[Supplied data]

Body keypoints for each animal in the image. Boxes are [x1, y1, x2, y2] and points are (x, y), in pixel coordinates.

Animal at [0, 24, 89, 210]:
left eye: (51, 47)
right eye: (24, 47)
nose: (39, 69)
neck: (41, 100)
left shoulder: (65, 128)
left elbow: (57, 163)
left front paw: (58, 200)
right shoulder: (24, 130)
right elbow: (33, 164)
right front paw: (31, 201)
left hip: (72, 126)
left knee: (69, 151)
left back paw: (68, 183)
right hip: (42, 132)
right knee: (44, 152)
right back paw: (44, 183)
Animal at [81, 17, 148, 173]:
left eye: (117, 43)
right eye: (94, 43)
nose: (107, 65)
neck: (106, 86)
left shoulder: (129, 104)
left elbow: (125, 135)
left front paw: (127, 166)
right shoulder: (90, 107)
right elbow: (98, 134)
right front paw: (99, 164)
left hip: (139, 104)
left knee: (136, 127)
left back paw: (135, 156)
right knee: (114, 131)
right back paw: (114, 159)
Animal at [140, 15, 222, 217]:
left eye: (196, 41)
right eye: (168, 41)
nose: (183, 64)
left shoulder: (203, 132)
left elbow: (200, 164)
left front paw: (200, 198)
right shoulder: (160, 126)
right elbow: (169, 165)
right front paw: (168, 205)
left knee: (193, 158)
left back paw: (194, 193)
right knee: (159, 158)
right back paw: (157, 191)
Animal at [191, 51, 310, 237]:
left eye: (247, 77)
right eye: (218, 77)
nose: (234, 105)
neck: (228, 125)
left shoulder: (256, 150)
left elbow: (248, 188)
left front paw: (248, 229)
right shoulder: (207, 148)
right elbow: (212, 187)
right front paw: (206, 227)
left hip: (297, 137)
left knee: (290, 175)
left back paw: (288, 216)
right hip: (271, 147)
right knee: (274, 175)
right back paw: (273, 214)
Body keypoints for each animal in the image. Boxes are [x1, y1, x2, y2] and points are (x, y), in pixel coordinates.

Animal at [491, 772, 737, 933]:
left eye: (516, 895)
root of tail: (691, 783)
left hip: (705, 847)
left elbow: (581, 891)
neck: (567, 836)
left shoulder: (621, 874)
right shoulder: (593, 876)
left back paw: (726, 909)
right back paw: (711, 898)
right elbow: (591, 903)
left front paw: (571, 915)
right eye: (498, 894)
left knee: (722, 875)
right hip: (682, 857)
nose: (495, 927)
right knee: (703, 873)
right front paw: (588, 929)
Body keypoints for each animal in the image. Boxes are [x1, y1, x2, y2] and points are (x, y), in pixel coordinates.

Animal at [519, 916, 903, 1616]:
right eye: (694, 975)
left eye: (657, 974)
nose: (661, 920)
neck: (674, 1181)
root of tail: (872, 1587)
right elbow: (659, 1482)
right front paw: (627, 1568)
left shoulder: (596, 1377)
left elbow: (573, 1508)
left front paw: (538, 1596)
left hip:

[/Supplied data]

* _What to produce_:
Take every line in the preceding listing that contains "knee" and copy it.

* _Answer to this exercise_:
left knee: (69, 151)
right knee: (44, 152)
left knee: (136, 127)
right knee: (114, 131)
left knee: (193, 158)
right knee: (159, 158)
left knee: (290, 175)
right knee: (274, 175)
left knee: (722, 875)
right knee: (703, 873)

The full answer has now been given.